◆ Task
Write out every record below exactly, so that nothing differs from what is shown.
***** Data for this exercise
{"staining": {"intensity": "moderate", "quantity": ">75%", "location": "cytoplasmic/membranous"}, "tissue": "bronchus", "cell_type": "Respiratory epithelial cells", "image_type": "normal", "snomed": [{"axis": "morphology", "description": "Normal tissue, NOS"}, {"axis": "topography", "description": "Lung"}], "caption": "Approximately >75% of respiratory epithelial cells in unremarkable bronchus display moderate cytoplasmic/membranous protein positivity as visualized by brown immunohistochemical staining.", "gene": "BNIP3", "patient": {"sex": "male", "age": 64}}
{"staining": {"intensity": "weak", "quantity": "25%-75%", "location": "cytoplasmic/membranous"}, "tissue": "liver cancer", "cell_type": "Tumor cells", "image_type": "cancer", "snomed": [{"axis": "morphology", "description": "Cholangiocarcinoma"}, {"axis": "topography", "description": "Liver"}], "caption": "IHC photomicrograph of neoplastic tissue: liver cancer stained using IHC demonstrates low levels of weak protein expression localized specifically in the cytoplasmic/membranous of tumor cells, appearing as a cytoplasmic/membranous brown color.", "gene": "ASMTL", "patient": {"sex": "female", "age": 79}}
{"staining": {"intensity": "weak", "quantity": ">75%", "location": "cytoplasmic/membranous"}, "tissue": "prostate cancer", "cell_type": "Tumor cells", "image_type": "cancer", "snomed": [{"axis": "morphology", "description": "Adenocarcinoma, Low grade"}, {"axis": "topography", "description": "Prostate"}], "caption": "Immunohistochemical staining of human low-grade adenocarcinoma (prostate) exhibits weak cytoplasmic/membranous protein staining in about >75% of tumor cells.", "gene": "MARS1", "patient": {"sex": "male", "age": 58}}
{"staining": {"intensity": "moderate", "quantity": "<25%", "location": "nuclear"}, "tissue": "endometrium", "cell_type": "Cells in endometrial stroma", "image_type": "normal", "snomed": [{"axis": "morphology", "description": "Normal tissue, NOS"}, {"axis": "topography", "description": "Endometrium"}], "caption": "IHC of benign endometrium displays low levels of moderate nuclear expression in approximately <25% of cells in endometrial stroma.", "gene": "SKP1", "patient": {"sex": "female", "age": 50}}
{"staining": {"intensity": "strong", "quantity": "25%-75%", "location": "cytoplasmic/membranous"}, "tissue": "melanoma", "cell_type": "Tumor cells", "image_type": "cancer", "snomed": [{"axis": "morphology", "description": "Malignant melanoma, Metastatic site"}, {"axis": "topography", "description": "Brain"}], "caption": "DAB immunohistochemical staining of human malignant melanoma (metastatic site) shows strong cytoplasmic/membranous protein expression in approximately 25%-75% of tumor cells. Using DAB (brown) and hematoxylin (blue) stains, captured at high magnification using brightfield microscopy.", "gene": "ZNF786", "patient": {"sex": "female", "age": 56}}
**********
◆ Exercise solution
{"staining": {"intensity": "moderate", "quantity": ">75%", "location": "cytoplasmic/membranous"}, "tissue": "bronchus", "cell_type": "Respiratory epithelial cells", "image_type": "normal", "snomed": [{"axis": "morphology", "description": "Normal tissue, NOS"}, {"axis": "topography", "description": "Lung"}], "caption": "Approximately >75% of respiratory epithelial cells in unremarkable bronchus display moderate cytoplasmic/membranous protein positivity as visualized by brown immunohistochemical staining.", "gene": "BNIP3", "patient": {"sex": "male", "age": 64}}
{"staining": {"intensity": "weak", "quantity": "25%-75%", "location": "cytoplasmic/membranous"}, "tissue": "liver cancer", "cell_type": "Tumor cells", "image_type": "cancer", "snomed": [{"axis": "morphology", "description": "Cholangiocarcinoma"}, {"axis": "topography", "description": "Liver"}], "caption": "IHC photomicrograph of neoplastic tissue: liver cancer stained using IHC demonstrates low levels of weak protein expression localized specifically in the cytoplasmic/membranous of tumor cells, appearing as a cytoplasmic/membranous brown color.", "gene": "ASMTL", "patient": {"sex": "female", "age": 79}}
{"staining": {"intensity": "weak", "quantity": ">75%", "location": "cytoplasmic/membranous"}, "tissue": "prostate cancer", "cell_type": "Tumor cells", "image_type": "cancer", "snomed": [{"axis": "morphology", "description": "Adenocarcinoma, Low grade"}, {"axis": "topography", "description": "Prostate"}], "caption": "Immunohistochemical staining of human low-grade adenocarcinoma (prostate) exhibits weak cytoplasmic/membranous protein staining in about >75% of tumor cells.", "gene": "MARS1", "patient": {"sex": "male", "age": 58}}
{"staining": {"intensity": "moderate", "quantity": "<25%", "location": "nuclear"}, "tissue": "endometrium", "cell_type": "Cells in endometrial stroma", "image_type": "normal", "snomed": [{"axis": "morphology", "description": "Normal tissue, NOS"}, {"axis": "topography", "description": "Endometrium"}], "caption": "IHC of benign endometrium displays low levels of moderate nuclear expression in approximately <25% of cells in endometrial stroma.", "gene": "SKP1", "patient": {"sex": "female", "age": 50}}
{"staining": {"intensity": "strong", "quantity": "25%-75%", "location": "cytoplasmic/membranous"}, "tissue": "melanoma", "cell_type": "Tumor cells", "image_type": "cancer", "snomed": [{"axis": "morphology", "description": "Malignant melanoma, Metastatic site"}, {"axis": "topography", "description": "Brain"}], "caption": "DAB immunohistochemical staining of human malignant melanoma (metastatic site) shows strong cytoplasmic/membranous protein expression in approximately 25%-75% of tumor cells. Using DAB (brown) and hematoxylin (blue) stains, captured at high magnification using brightfield microscopy.", "gene": "ZNF786", "patient": {"sex": "female", "age": 56}}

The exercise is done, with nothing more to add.